● **Your goal**
In the book review, what does the reviewer say Leitao desperately needed?

-- BEGIN Passage shown --

Literally everything–and I do mean everything–felt like a missed opportunity. Leitao desperately needed an editor to sit down with her and really explain why this story wasn’t working as is. It is truly such a shame that nobody did because The Cup and the Prince really did have a lot of potential. But the writing just couldn’t take this book where it needed to go.

Why We Always Tell Authors to SHOW

I honestly don’t think I could ever drive this point home often enough. There are so many times that I find myself reading a book from a new author and I just want to grab them by the shoulders and scream this point at them. If you are writing your story as one giant summary it’s going to suck. And it’s so frustrating to see how this book suffers so greatly from that very problem.

We could have had a brilliant book about an exceptional woman who refuses to put up with the nonsense men force upon our gender. We could have had a book with a phenomenal commentary on male-dominated spaces and the over-sexualization of women without their consent. This book had so much potential to give us a broad narrative that shed light on these issues spearheaded by someone powerful.

-- END Passage shown --
-- BEGIN Dataset excerpt --

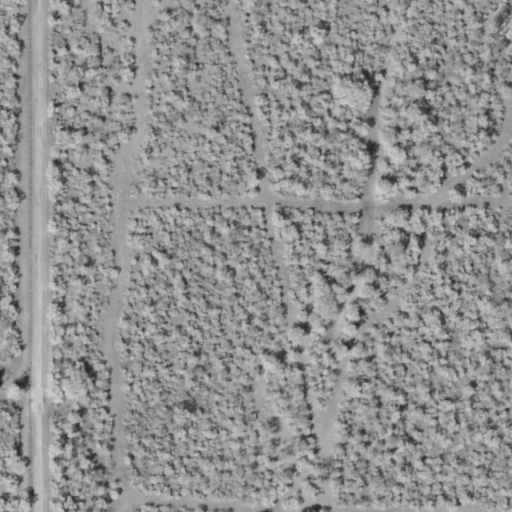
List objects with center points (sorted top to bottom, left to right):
road: (153, 254)
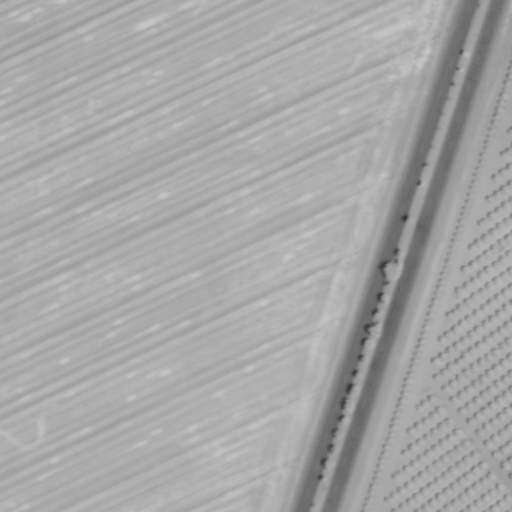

-- END Dataset excerpt --

● **Finished task**
An editor to sit down with her and really explain why the story wasn't working as is.